# Task instructions
For the listing that follows, give again exactly the lines from the one with "SCHWARZWALD-G" to the one with "21 Левицкий, Я.А.", including both.

# Data supplied
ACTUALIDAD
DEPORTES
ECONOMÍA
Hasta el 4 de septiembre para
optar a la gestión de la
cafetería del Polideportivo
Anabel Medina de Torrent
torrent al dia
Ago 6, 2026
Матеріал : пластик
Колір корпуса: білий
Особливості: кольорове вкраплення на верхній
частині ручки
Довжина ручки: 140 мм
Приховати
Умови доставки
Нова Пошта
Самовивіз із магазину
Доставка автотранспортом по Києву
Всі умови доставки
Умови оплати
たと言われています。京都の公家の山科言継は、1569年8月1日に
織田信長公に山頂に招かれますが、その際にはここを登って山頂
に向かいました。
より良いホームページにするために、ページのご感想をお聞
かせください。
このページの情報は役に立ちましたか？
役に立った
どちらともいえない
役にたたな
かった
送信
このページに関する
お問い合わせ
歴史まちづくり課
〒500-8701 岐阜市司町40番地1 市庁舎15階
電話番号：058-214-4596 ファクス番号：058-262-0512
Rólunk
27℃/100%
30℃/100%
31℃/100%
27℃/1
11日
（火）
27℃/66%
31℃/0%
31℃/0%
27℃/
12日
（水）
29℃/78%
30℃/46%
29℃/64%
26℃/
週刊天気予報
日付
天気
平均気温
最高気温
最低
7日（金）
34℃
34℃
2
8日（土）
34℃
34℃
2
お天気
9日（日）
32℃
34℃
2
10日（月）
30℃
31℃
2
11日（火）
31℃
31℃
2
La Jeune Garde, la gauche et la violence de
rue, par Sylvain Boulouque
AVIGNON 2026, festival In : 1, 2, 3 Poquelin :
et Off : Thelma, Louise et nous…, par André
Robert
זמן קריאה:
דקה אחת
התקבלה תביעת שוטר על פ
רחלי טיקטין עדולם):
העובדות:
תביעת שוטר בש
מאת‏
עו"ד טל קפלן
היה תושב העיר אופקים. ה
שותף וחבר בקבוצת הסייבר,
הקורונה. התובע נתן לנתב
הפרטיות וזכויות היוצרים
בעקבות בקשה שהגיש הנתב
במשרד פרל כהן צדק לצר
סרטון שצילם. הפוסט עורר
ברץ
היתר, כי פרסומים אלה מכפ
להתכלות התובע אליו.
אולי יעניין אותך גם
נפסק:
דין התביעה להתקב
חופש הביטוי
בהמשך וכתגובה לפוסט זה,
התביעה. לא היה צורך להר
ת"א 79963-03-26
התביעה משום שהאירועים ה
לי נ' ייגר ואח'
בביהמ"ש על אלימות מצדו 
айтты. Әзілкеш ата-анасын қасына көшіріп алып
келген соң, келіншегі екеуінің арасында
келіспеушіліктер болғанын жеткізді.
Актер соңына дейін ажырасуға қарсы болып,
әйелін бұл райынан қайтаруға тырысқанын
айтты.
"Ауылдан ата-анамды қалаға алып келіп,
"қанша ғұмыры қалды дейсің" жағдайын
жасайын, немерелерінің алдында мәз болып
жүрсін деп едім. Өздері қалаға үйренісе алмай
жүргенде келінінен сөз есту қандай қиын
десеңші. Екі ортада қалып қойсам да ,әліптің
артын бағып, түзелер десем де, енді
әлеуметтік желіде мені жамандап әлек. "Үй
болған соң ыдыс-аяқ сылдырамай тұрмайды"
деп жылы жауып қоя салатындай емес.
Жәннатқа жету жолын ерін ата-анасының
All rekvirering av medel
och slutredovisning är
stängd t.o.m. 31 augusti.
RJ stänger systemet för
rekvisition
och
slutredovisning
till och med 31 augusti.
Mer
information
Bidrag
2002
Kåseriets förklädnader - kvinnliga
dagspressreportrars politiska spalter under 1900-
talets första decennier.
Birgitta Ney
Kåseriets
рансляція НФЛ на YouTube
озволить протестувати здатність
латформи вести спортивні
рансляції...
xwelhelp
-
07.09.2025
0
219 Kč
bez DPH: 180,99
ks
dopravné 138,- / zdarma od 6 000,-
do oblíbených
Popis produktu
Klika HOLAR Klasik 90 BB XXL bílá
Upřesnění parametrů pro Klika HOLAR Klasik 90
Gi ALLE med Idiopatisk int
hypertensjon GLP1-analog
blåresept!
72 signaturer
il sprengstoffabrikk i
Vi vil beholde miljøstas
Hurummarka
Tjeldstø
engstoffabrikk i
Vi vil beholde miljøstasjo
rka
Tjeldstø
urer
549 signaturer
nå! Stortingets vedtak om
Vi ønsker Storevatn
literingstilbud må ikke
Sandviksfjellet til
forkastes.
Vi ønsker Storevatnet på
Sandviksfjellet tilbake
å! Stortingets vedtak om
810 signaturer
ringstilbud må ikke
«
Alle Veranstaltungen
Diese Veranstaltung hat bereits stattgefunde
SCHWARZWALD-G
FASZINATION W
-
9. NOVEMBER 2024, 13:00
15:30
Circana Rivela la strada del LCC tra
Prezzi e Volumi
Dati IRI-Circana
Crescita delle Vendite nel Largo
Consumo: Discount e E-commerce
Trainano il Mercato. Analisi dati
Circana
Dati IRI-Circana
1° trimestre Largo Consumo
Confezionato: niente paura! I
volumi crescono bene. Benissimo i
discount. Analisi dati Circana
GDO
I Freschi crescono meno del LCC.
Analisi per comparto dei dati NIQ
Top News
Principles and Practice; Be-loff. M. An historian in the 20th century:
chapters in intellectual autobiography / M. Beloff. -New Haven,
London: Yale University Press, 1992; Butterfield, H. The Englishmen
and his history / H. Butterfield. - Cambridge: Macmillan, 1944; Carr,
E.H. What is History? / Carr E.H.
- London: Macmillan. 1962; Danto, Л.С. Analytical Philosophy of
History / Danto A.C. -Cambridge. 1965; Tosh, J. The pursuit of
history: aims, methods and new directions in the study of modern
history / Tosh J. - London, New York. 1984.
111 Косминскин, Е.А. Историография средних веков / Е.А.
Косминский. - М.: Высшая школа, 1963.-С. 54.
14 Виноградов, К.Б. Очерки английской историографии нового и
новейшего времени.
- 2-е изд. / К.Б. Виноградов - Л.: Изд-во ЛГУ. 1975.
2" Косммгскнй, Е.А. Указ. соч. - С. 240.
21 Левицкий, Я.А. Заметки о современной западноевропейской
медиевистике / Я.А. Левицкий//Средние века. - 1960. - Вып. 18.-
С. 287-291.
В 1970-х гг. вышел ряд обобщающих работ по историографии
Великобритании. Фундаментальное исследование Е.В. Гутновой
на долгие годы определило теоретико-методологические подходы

# Output below
SCHWARZWALD-G
FASZINATION W
-
9. NOVEMBER 2024, 13:00
15:30
Circana Rivela la strada del LCC tra
Prezzi e Volumi
Dati IRI-Circana
Crescita delle Vendite nel Largo
Consumo: Discount e E-commerce
Trainano il Mercato. Analisi dati
Circana
Dati IRI-Circana
1° trimestre Largo Consumo
Confezionato: niente paura! I
volumi crescono bene. Benissimo i
discount. Analisi dati Circana
GDO
I Freschi crescono meno del LCC.
Analisi per comparto dei dati NIQ
Top News
Principles and Practice; Be-loff. M. An historian in the 20th century:
chapters in intellectual autobiography / M. Beloff. -New Haven,
London: Yale University Press, 1992; Butterfield, H. The Englishmen
and his history / H. Butterfield. - Cambridge: Macmillan, 1944; Carr,
E.H. What is History? / Carr E.H.
- London: Macmillan. 1962; Danto, Л.С. Analytical Philosophy of
History / Danto A.C. -Cambridge. 1965; Tosh, J. The pursuit of
history: aims, methods and new directions in the study of modern
history / Tosh J. - London, New York. 1984.
111 Косминскин, Е.А. Историография средних веков / Е.А.
Косминский. - М.: Высшая школа, 1963.-С. 54.
14 Виноградов, К.Б. Очерки английской историографии нового и
новейшего времени.
- 2-е изд. / К.Б. Виноградов - Л.: Изд-во ЛГУ. 1975.
2" Косммгскнй, Е.А. Указ. соч. - С. 240.
21 Левицкий, Я.А. Заметки о современной западноевропейской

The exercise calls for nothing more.